Traditionally, Karens taught their children the virtues of brotherhood, sincerity, honesty, simplicity, and humility. Even if a Karen boy might have seen his relatives tortured and killed by Burmese soldiers, it would be very hard for him to seek vengeance. Instead he might move from place to place, seeking shelter for peace and tranquility, until he is cornered by his enemy and has to defend himself. There is no aggressiveness in Karen children, and they try to avoid quarreling and fighting.

Most Karen children love music and sports. They want to learn English, but they are deprived of teaching materials and experienced teachers. To instill more discipline and to understand that military training is an art, some high schools have introduced basic military training for the students during summer vacation.
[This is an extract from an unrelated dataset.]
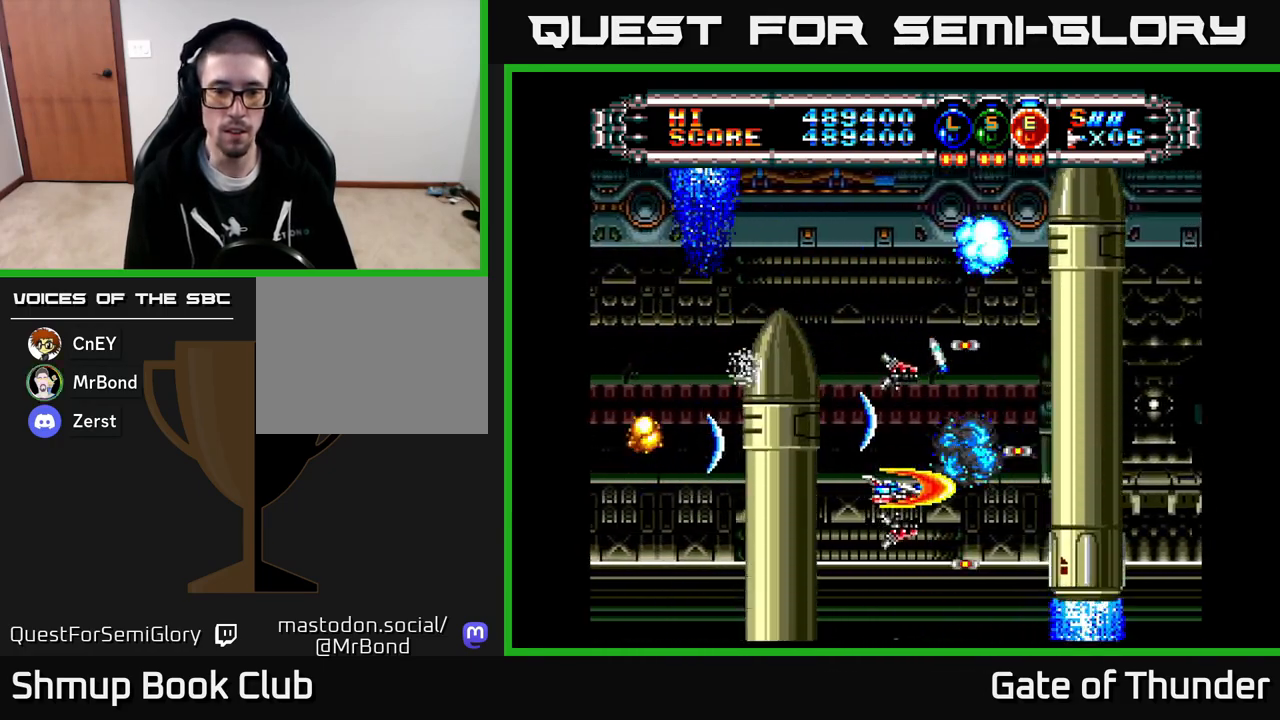
{"buttons": ["X", "DPAD_UP"], "left_stick": "center", "events": [[17, "DPAD_DOWN", "up"], [200, "DPAD_DOWN", "down"], [267, "DPAD_DOWN", "up"], [500, "DPAD_UP", "down"]]}
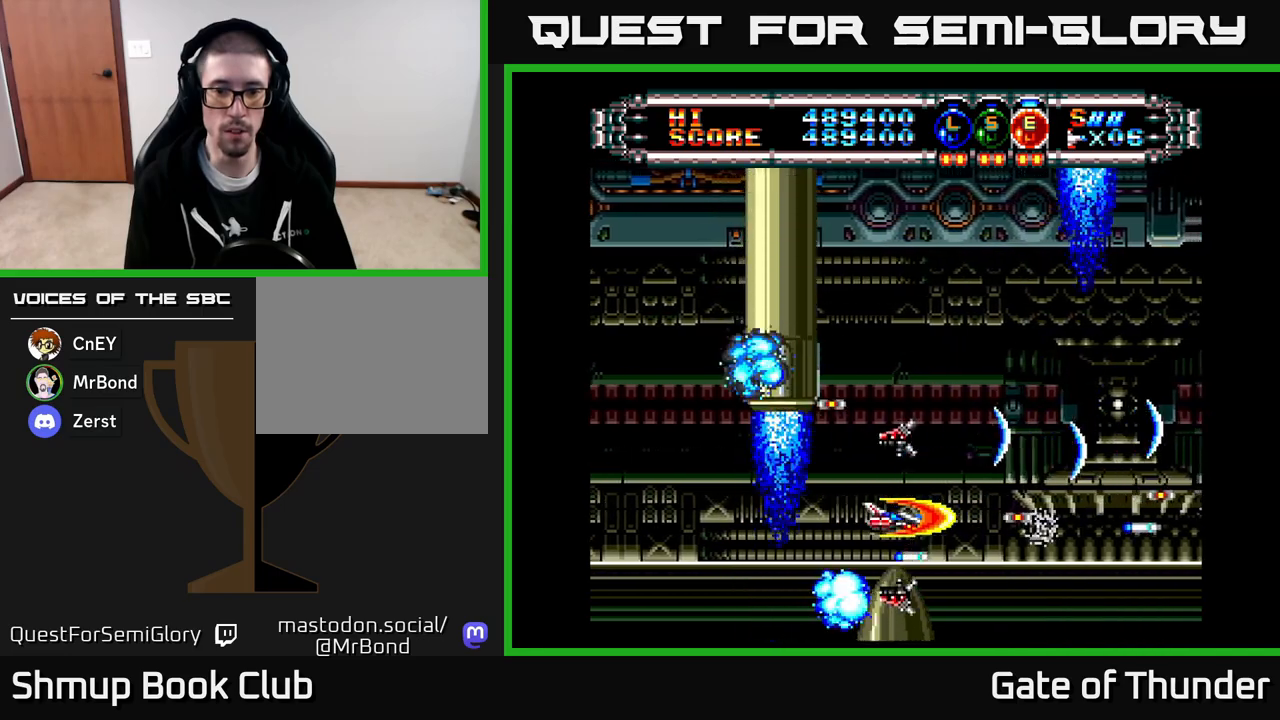
{"buttons": ["X"], "left_stick": "center", "events": [[133, "DPAD_RIGHT", "down"], [250, "DPAD_UP", "up"], [433, "DPAD_RIGHT", "up"]]}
Illness is the major factor inhibiting the growth of Karen children, both mentally and physically. Malaria, dysentery, anemia, and liver and kidney problems abound. Lack of nutrition and medicines make matters worse.

There are very few paths open for good students after they finish high school; no college or university is available for Karen students at present. The only thing teachers can do to help them is to send them to vocational training sponsored by KNU headquarters, which offers medical, technical, electrical and radiomechanic, and English teaching training.

The Hunger to Learn

Karen history shows that the Karen's hunger for education emerged in 1854. The Sgaw Karen felt that education was of primary importance if their community was to emerge from its largely illiterate state to take its full place in the life of the country. Conditions in the district hindered opening as many schools as they wanted, but by 1854 there were 330 pupils in village schools and 150 at the boarding school in Bassein. The eagerness of Karen Christians for schools for their children, the wisdom of the mission in helping to train pastors and teachers, and the policy of the British government of giving grants to qualified private schools all helped produce a system of hundreds of Christian village schools in Karen areas. The Bassein Sgaw Karen have about 150 such schools, and the Rangoon area has almost as many.

Although the Karen schools were begun by missionaries, the Karen schooling system has not been as influenced by Christian education as many might think. Because the educated and efficient teachers could be found only in Christian society, the schools were led by Christian teachers but were supported by the Karen villagers, of whom most were non-Christians. They appreciated the kindness of the missionaries, but their hunger for education was not intended to convert Karen society to Christianity, but to eradicate illiteracy and to secure educational advantages for their children.

After General Ne Win seized power in 1962, he nationalized all missionary and private schools in Burma and abolished their curriculums. He laid the foundation for the socialist education system-the nationalization of society and the Burmanization Since then, the role of the Karen schools has disappeared in Burma.

The Karen have never given up their search for the national education denied them by the Burmese government. Since 1978, many refugees (more than 15,000 on the Thai-Burmese border) have started teaching their children. Pastor Robert Htwe, who is in charge of Karen Refugee Welfare, is still going full steam ahead in taking care of Karen refugee schools along the Thai-Burmese border on the Maesot side.

As long as the civil war continues to suppress and even eliminate the ethnic groups, the Karen children's hopes for obtaining a secure, higher standard of education will remain out of reach. The war has gone on for 40 years. Thousands and thousands of Karen have died. Thousands and thousands of Karen children have become orphans. Very few people from the outside world recognize them as children of a lost nation. Those who are struggling for their national identity, freedom, and equality are still seeking peace in Burma by defending their children and relatives as long as they live.